— To-do item —
Copy all lines in the data that contain the string "pixels".

Start of Material for this exercise

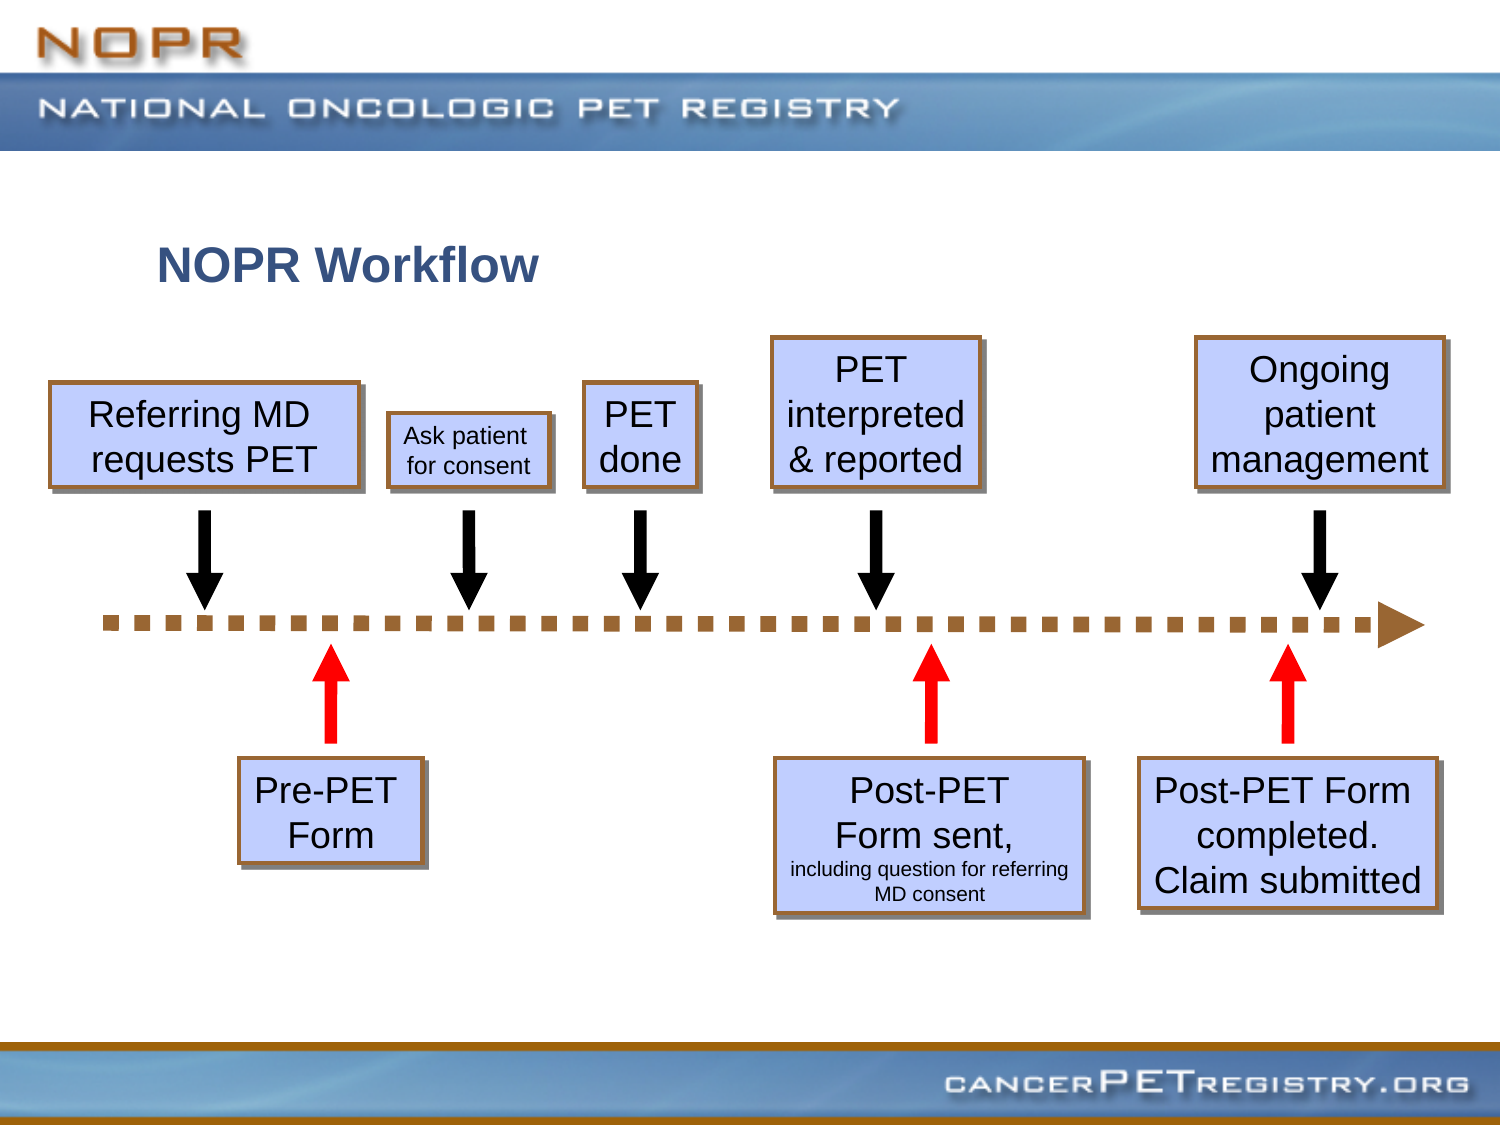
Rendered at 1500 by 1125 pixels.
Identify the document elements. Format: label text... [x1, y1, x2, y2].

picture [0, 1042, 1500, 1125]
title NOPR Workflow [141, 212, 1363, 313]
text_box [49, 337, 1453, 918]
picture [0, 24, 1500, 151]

End of Material for this exercise
Start of Material for this exercise

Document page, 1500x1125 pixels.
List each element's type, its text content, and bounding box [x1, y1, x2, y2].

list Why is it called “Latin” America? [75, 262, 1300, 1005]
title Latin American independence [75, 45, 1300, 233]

End of Material for this exercise

— Task answer —
Rendered at 1500 by 1125 pixels.
Document page, 1500x1125 pixels.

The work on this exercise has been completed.